TASK GOAL:
Pictures do not belong in your copy. Repeat all the other data exactly.
───── GIVEN INFORMATION
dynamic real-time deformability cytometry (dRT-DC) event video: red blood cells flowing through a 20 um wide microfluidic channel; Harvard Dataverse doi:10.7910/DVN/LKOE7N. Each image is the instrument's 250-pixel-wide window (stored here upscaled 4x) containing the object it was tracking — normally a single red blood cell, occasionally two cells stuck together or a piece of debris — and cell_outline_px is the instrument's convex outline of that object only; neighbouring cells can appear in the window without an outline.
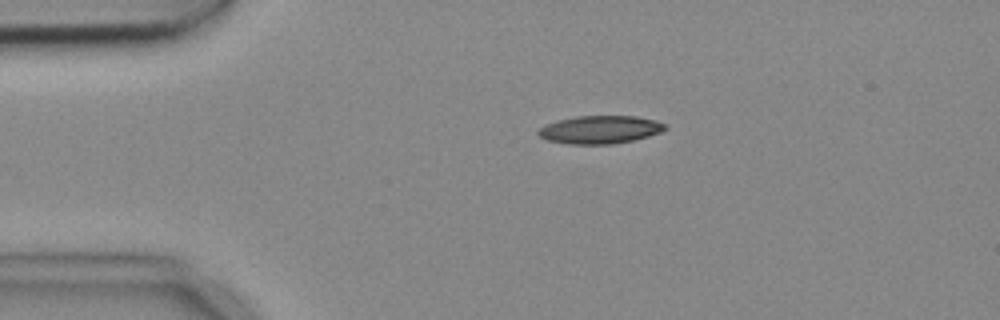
{"species": "common noctule bat (a hibernating species)", "species_latin": "Nyctalus noctula", "temperature_condition": "cold", "stored_images_in_passage": 3, "camera_frame_rate_fps": 3000, "um_per_image_px": 0.085, "animal": {"sex": "female", "body_mass_g": 18.4}, "frame": {"image": 1, "passage_image": 2, "time_ms": 0.333, "image_size_px": [1000, 320], "cell_outline_px": [[668, 128], [660, 132], [648, 136], [632, 140], [612, 144], [568, 144], [548, 140], [540, 136], [536, 132], [540, 128], [548, 124], [560, 120], [576, 116], [636, 116], [656, 120], [668, 124]], "centroid_in_image_um": [51.05, 11.01], "position_along_channel_um": 33.9, "area_um2": 20.58}}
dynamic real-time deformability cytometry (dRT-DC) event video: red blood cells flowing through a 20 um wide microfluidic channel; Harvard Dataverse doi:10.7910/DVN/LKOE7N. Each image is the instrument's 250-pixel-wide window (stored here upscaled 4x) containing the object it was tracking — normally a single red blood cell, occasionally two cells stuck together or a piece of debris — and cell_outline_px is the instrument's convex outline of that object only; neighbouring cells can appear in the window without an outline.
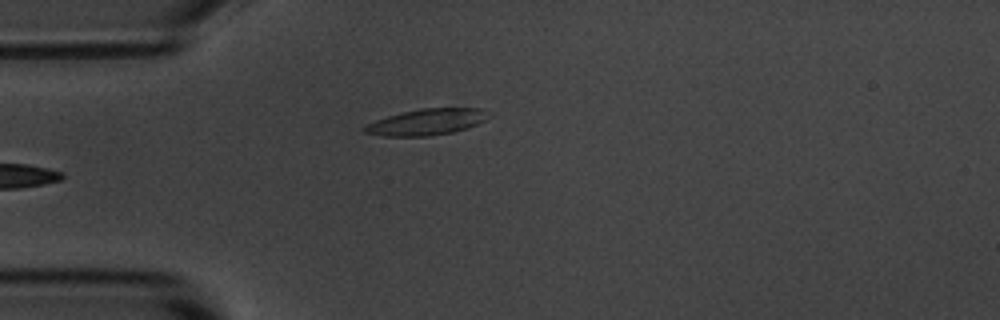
{"species": "common noctule bat (a hibernating species)", "species_latin": "Nyctalus noctula", "temperature_condition": "room temperature", "stored_images_in_passage": 6, "camera_frame_rate_fps": 3000, "um_per_image_px": 0.085, "animal": {"sex": "male", "body_mass_g": 20.1, "forearm_length_mm": 53.5}, "frame": {"image": 1, "passage_image": 6, "time_ms": 5.667, "image_size_px": [1000, 320], "cell_outline_px": [[484, 120], [476, 124], [452, 132], [428, 136], [384, 136], [364, 132], [360, 128], [376, 120], [388, 116], [420, 108], [480, 108]], "centroid_in_image_um": [36.13, 10.38], "position_along_channel_um": 48.9, "area_um2": 18.26}}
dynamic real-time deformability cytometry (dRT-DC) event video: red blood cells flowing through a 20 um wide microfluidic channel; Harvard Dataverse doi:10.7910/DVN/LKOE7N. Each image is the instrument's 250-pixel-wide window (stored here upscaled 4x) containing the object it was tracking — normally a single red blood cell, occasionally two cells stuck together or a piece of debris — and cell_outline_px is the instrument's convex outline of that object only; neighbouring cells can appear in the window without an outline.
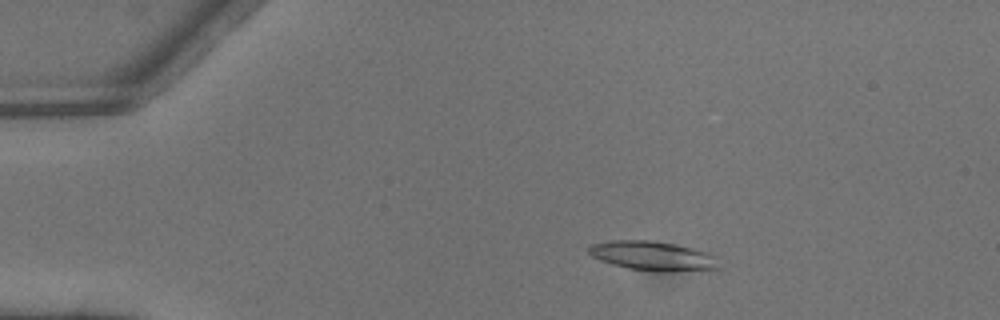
{"species": "common noctule bat (a hibernating species)", "species_latin": "Nyctalus noctula", "temperature_condition": "warm", "stored_images_in_passage": 5, "camera_frame_rate_fps": 3000, "um_per_image_px": 0.085, "animal": {"sex": "male", "body_mass_g": 13.3}, "frame": {"image": 1, "passage_image": 3, "time_ms": 0.667, "image_size_px": [1000, 320], "cell_outline_px": [[720, 268], [672, 272], [668, 272], [628, 268], [612, 264], [600, 260], [592, 256], [588, 252], [588, 248], [592, 244], [612, 240], [648, 240], [672, 244], [692, 248], [716, 256]], "centroid_in_image_um": [55.47, 21.75], "position_along_channel_um": 29.5, "area_um2": 21.96}}
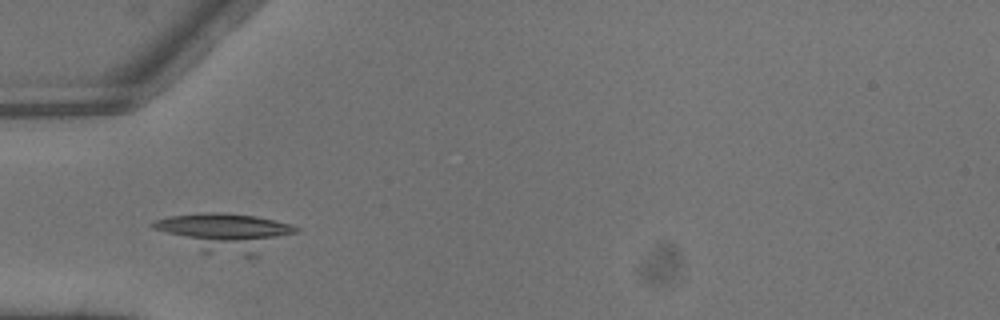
{"frame": {"image": 2, "passage_image": 4, "time_ms": 1.0, "image_size_px": [1000, 320], "cell_outline_px": [[300, 232], [256, 260], [252, 260], [200, 252], [152, 228], [148, 224], [156, 220], [172, 216], [200, 212], [224, 212], [256, 216], [288, 224], [300, 228]], "centroid_in_image_um": [19.26, 19.83], "position_along_channel_um": 65.7, "area_um2": 33.64}}
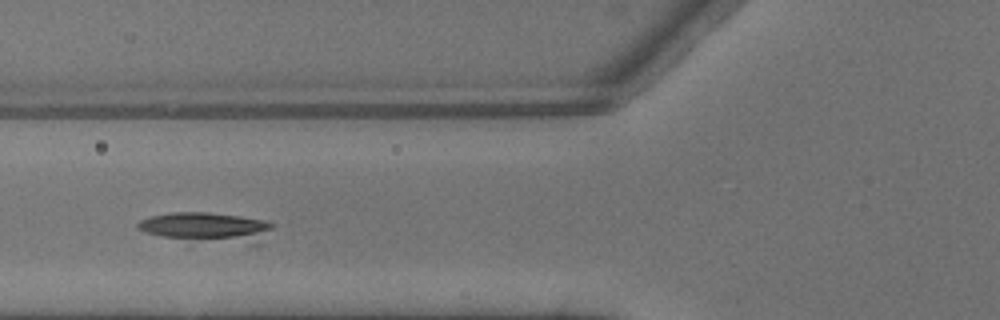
──────────
SOLUTION TO THIS TASK:
dynamic real-time deformability cytometry (dRT-DC) event video: red blood cells flowing through a 20 um wide microfluidic channel; Harvard Dataverse doi:10.7910/DVN/LKOE7N. Each image is the instrument's 250-pixel-wide window (stored here upscaled 4x) containing the object it was tracking — normally a single red blood cell, occasionally two cells stuck together or a piece of debris — and cell_outline_px is the instrument's convex outline of that object only; neighbouring cells can appear in the window without an outline.
{"species": "common noctule bat (a hibernating species)", "species_latin": "Nyctalus noctula", "temperature_condition": "cold", "stored_images_in_passage": 3, "camera_frame_rate_fps": 3000, "um_per_image_px": 0.085, "animal": {"sex": "female", "body_mass_g": 18.4}, "frame": {"image": 1, "passage_image": 2, "time_ms": 0.333, "image_size_px": [1000, 320], "cell_outline_px": [[668, 128], [660, 132], [648, 136], [632, 140], [612, 144], [568, 144], [548, 140], [540, 136], [536, 132], [540, 128], [548, 124], [560, 120], [576, 116], [636, 116], [656, 120], [668, 124]], "centroid_in_image_um": [51.05, 11.01], "position_along_channel_um": 33.9, "area_um2": 20.58}}
dynamic real-time deformability cytometry (dRT-DC) event video: red blood cells flowing through a 20 um wide microfluidic channel; Harvard Dataverse doi:10.7910/DVN/LKOE7N. Each image is the instrument's 250-pixel-wide window (stored here upscaled 4x) containing the object it was tracking — normally a single red blood cell, occasionally two cells stuck together or a piece of debris — and cell_outline_px is the instrument's convex outline of that object only; neighbouring cells can appear in the window without an outline.
{"species": "common noctule bat (a hibernating species)", "species_latin": "Nyctalus noctula", "temperature_condition": "room temperature", "stored_images_in_passage": 6, "camera_frame_rate_fps": 3000, "um_per_image_px": 0.085, "animal": {"sex": "male", "body_mass_g": 20.1, "forearm_length_mm": 53.5}, "frame": {"image": 1, "passage_image": 6, "time_ms": 5.667, "image_size_px": [1000, 320], "cell_outline_px": [[484, 120], [476, 124], [452, 132], [428, 136], [384, 136], [364, 132], [360, 128], [376, 120], [388, 116], [420, 108], [480, 108]], "centroid_in_image_um": [36.13, 10.38], "position_along_channel_um": 48.9, "area_um2": 18.26}}
dynamic real-time deformability cytometry (dRT-DC) event video: red blood cells flowing through a 20 um wide microfluidic channel; Harvard Dataverse doi:10.7910/DVN/LKOE7N. Each image is the instrument's 250-pixel-wide window (stored here upscaled 4x) containing the object it was tracking — normally a single red blood cell, occasionally two cells stuck together or a piece of debris — and cell_outline_px is the instrument's convex outline of that object only; neighbouring cells can appear in the window without an outline.
{"species": "common noctule bat (a hibernating species)", "species_latin": "Nyctalus noctula", "temperature_condition": "warm", "stored_images_in_passage": 5, "camera_frame_rate_fps": 3000, "um_per_image_px": 0.085, "animal": {"sex": "male", "body_mass_g": 13.3}, "frame": {"image": 1, "passage_image": 3, "time_ms": 0.667, "image_size_px": [1000, 320], "cell_outline_px": [[720, 268], [672, 272], [668, 272], [628, 268], [612, 264], [600, 260], [592, 256], [588, 252], [588, 248], [592, 244], [612, 240], [648, 240], [672, 244], [692, 248], [716, 256]], "centroid_in_image_um": [55.47, 21.75], "position_along_channel_um": 29.5, "area_um2": 21.96}}
{"frame": {"image": 2, "passage_image": 4, "time_ms": 1.0, "image_size_px": [1000, 320], "cell_outline_px": [[300, 232], [256, 260], [252, 260], [200, 252], [152, 228], [148, 224], [156, 220], [172, 216], [200, 212], [224, 212], [256, 216], [288, 224], [300, 228]], "centroid_in_image_um": [19.26, 19.83], "position_along_channel_um": 65.7, "area_um2": 33.64}}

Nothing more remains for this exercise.